Die Flüssigkristalle sowie das Display werden aktiviert, wenn eine Stromspannung entsteht. Drückt der Nutzer auf einen Knopf, entsteht die Stromspannung und das Display leuchtet auf. Im Inneren des Displays befinden sich auch Pixel. Diese sind Lichtpunkte und werden mit Farbe ausgefüllt. Je mehr Pixel das Display beinhaltet, desto detailreicher wird die Bilddarstellung. Moderne Smartphone-Hersteller bauen nun IPS-Panels in ihre Handys, um eine höhere Blickwinkelstabilität zu erzeugen.
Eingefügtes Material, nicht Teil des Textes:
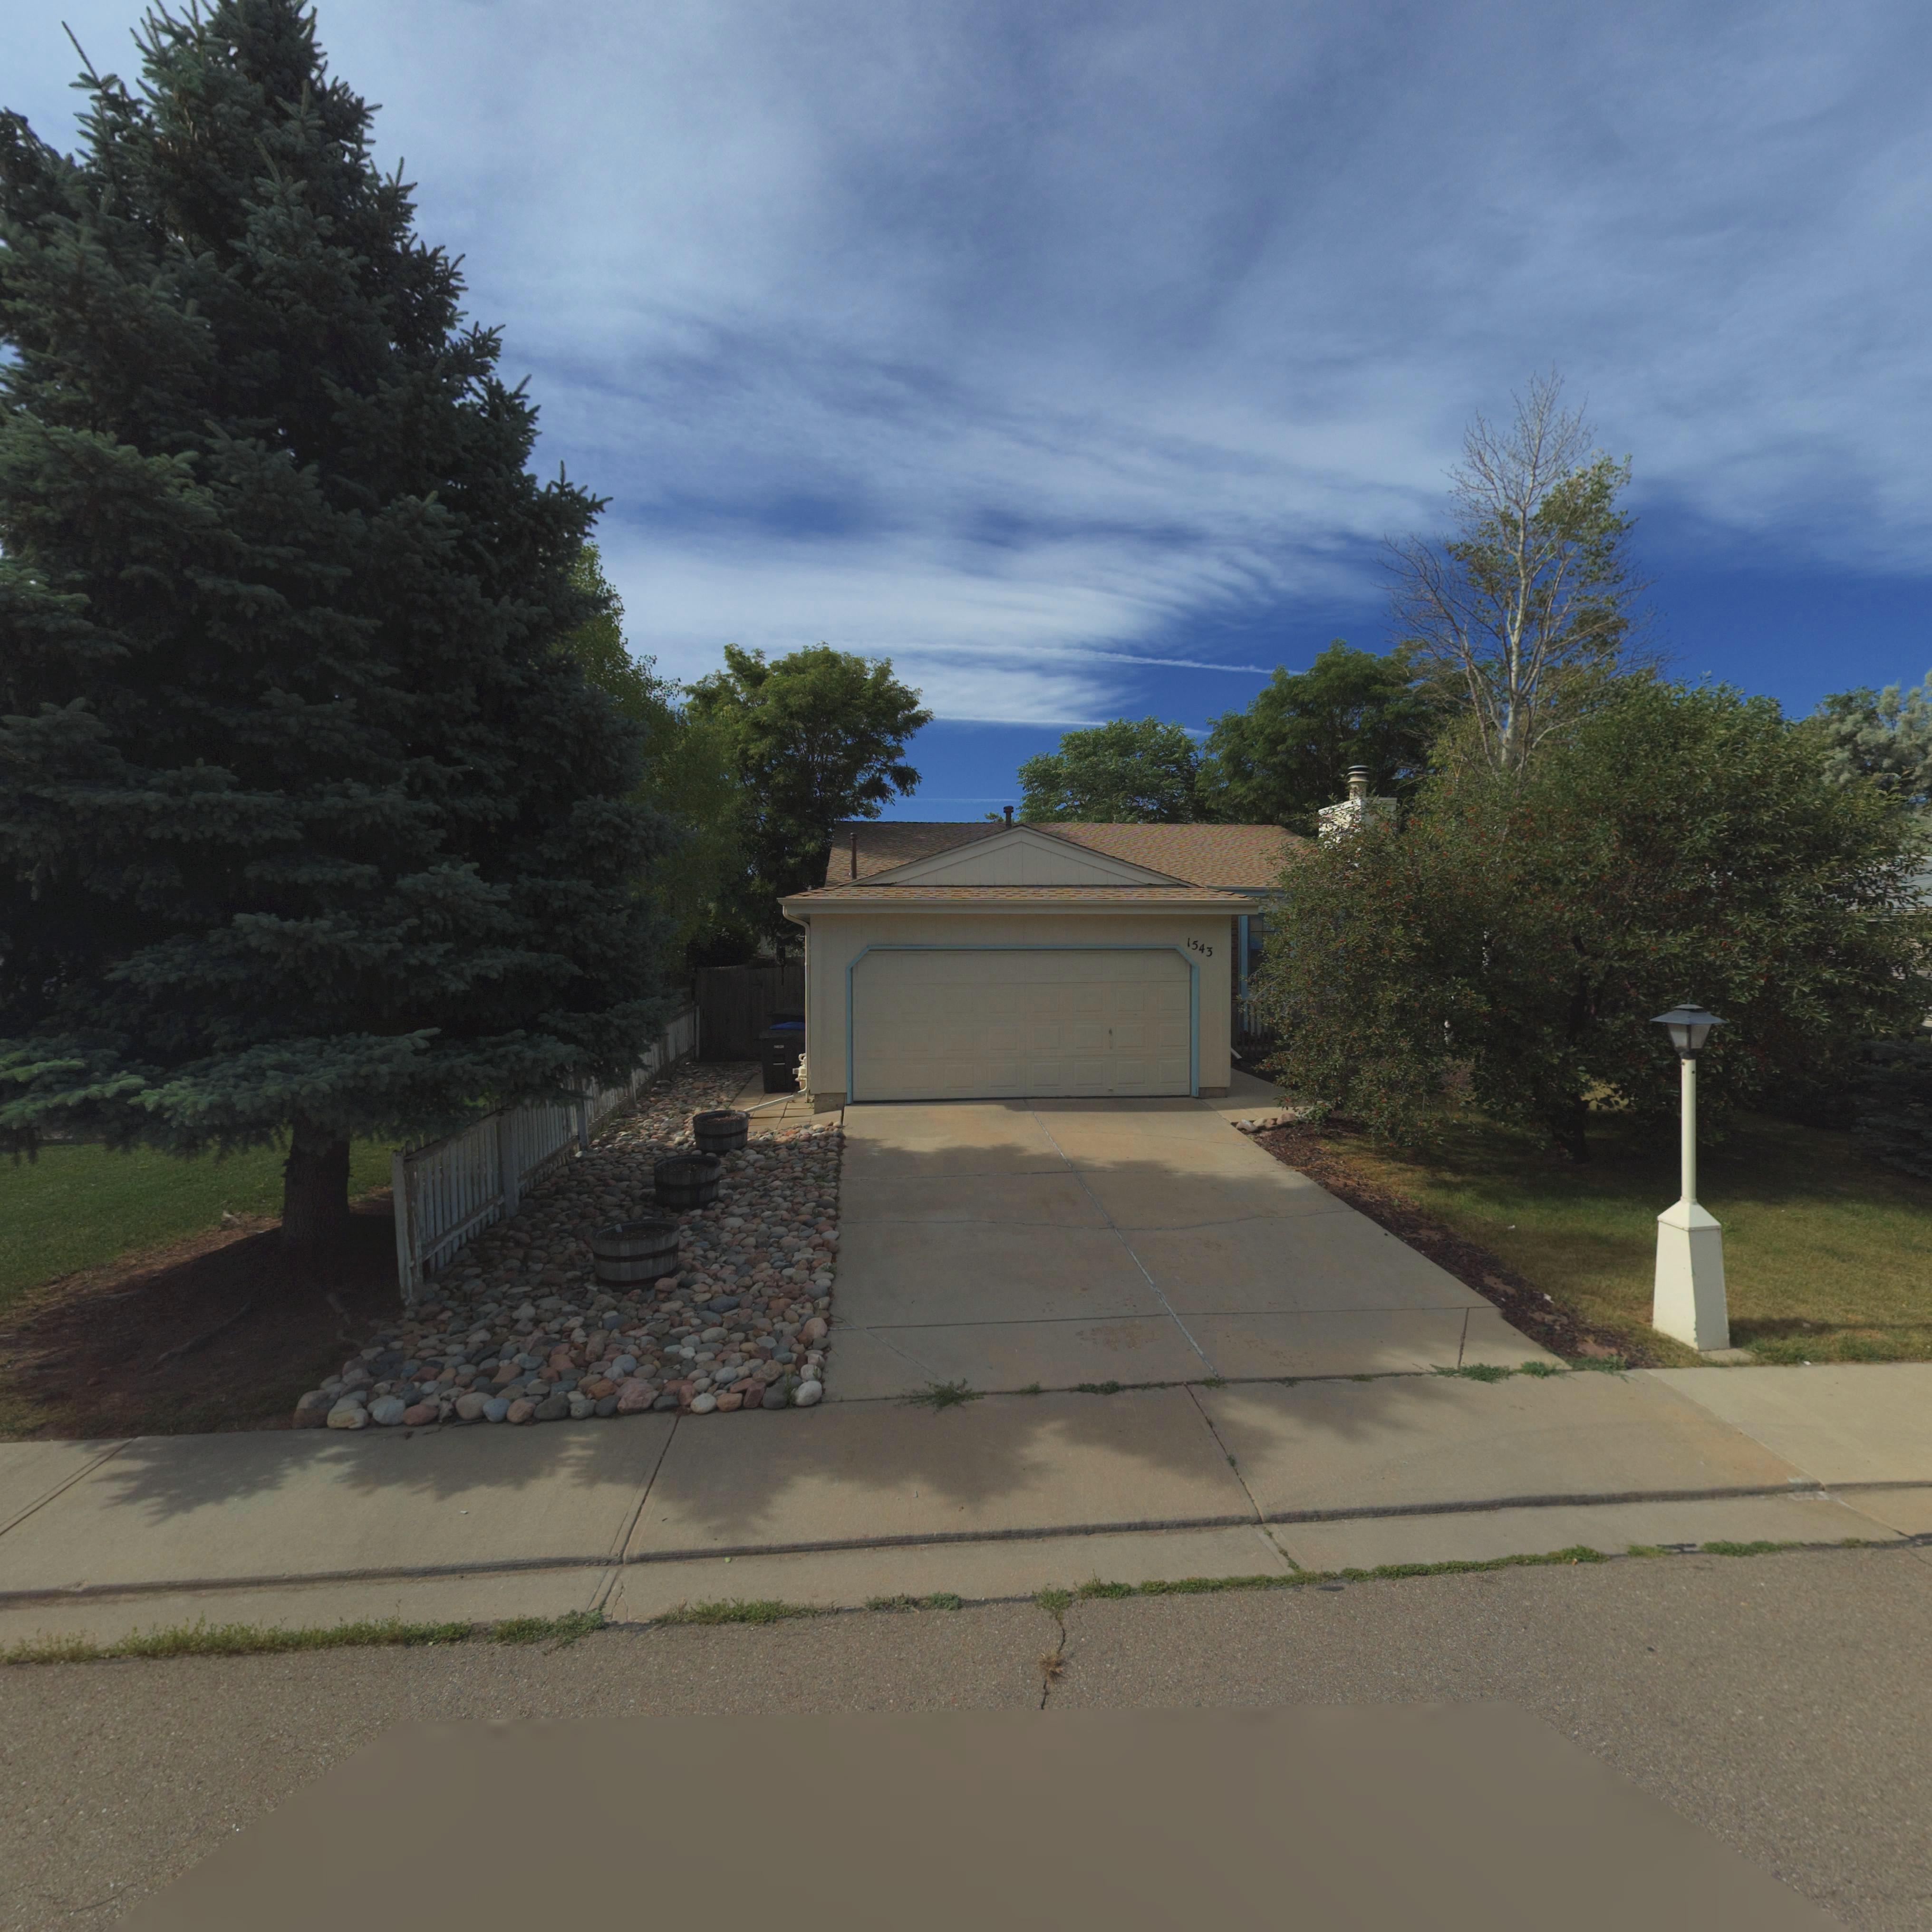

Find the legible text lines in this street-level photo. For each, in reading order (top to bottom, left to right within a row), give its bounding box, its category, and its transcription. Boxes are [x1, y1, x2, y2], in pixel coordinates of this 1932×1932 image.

Der Vorteil von IPS ist die erhöhte Blickwinkelstabilität

Liegt das Smartphone auf dem Tisch und das leuchtende Display wird aus unterschiedlichen Winkeln betrachtet, merkt man schnell, dass sich das Bild mit zunehmendem Winkel verschlechtert. Die Farben sind nicht mehr so klar und scharf, wie wenn senkrecht von oben auf das Display geschaut wird. Die IPS Technologie verbessert genau diesen Vorgang und das führt zu einer klaren Bilddarstellung, auch wenn das Display von der Seite betrachtet wird. Genauer gesagt ist damit eine Blickwinkelstabilität mit einem Winkel von bis zu 178 Grad möglich. Die Flüssigkeitskristalle eines LCD-Displays mit eingebautem IPS sind parallel angeordnet. Vorgängermodelle ohne IPS haben hingegen zueinander verdrillte Kristalle. Durch diese Konstellation der Flüssigkeitskristalle wird die Schraubenform der Moleküle ersetzt und erreicht die erhöhte Blickwinkelstabilität. Dies ist eine starke Verbesserung für die Smartphone-Displays, es gibt jedoch auch einen kleinen Nachteil für die Nutzer. Diese Anordnung der Flüssigkeitskristalle lässt auf das Display einfallende Licht in geringerem Maße durch. Deshalb ist notwendig, dass die Hintergrundbeleuchtung des Displays stärker leuchtet, um stets ein klares und scharfes Bild liefern zu können. Eine verstärkte Beleuchtung ist aber arbeitsintensiv und beansprucht einen größeren Teil des Akkuverbrauchs als herkömmliche LCD-Displays.